Desperate And AnxiousI haven't written here for quite some time now. I have been depressed these past few weeks. I think I'm entering my manic phase. I feel better. Yesterday, I didn't eat lunch and I felt as if I were drunk. My aunt sent us some goodies from the US and I found myself gorging on chocolate covered almonds, which is bad because I have been putting on a lot of weight lately. I would like to be able to discipline myself. I hope I can find out what makes me tick. It's as if something else controls me now. I can't think straight anymore. It's a struggle for me to focus.
I don't want to identify with my disorders. I want to stop being "the person who has ADD and bipolar disorder." I hope I can overcome my weaknesses and my disorders. I don't want them to hinder me from achieving my goals. I earn my keep by writing, and I often find myself anxious and unable to write. I don't know what to do. I'm often paralyzed by fear. Sometimes, I end up doing unimportant things like watching YouTube videos and playing games.
Sometimes, I feel like a loser. I wish I could talk to somebody who could understand what I'm going through. It's doubly difficult because there are people who depend on me. I have to earn, but I can't seem to discipline myself. I need help, but I don't know where to get it. I don't have enough money to pay for therapy and we don't have a psychiatrist in our province who is competent enough to treat these types of conditions. I used to go to a psychiatrist, but all she does is prescribe meds. I may be over-medicating. I don't want to depend on pills for my well-being. I don't know what to do. It's incredibly frustrating.
I just want to be able to concentrate on my work without being bothered by my emotions. Sometimes, I get so stressed out that I end up eating. I just ate more than a handful of chocolate-coated almonds. I'm riddled with anxiety. I wish I could make this feeling go away. I don't want to take anxiolytics. There must be a way to ease my anxiety besides popping a pill. I'm desperate. I don't know what to do.
I hope I can find someone who understands and who will not judge me. I feel bad about this. I feel guilty about not being able to earn enough to provide for my family. I am the breadwinner. There are people relying on me and yet I can't work! There's just too much anxiety. I don't know what to do. Sometimes, I feel like killing myself so I can stop feeling depressed and scared, but I'm still sane enough to know that suicide is wrong. Suicide is never the solution to anything, but it's tempting.
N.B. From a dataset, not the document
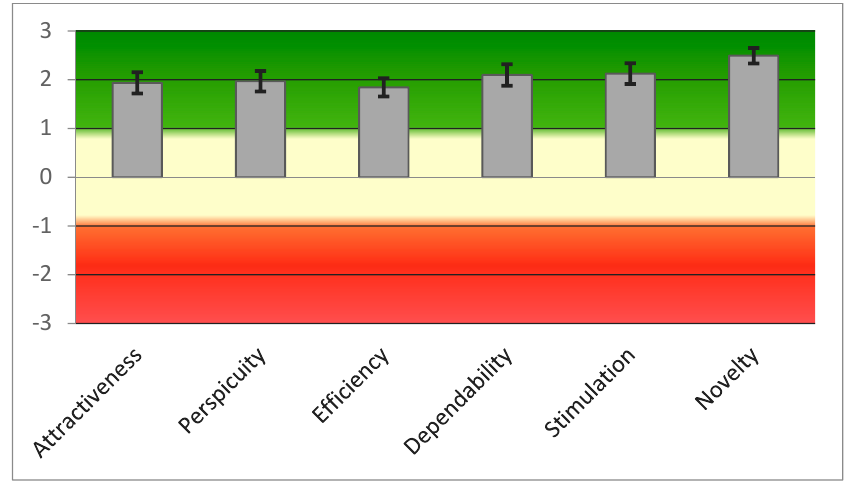
Figure 6. Graphic representation of scores of the six UEQ scales.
People think I'm a drama queen, so now, I don't tell anyone about the way I feel. I can't tell my uncle who can help me financially lest he might think that I'm just manipulating him into giving me money. My best friend might be too tired to listen to me talk about my psychological and emotional issues. Besides, she has her own concerns and problems to deal with. I feel so alone. I don't know what to do. I can't tell anyone about the way I feel. They might think I'm just faking it. I feel like bursting into tears sometimes, but I don't want my sister to see me cry. (We share a room.) I don't want her to worry.
Dear God, please make this stop. I don't know what to do. Please help me. I am desperate.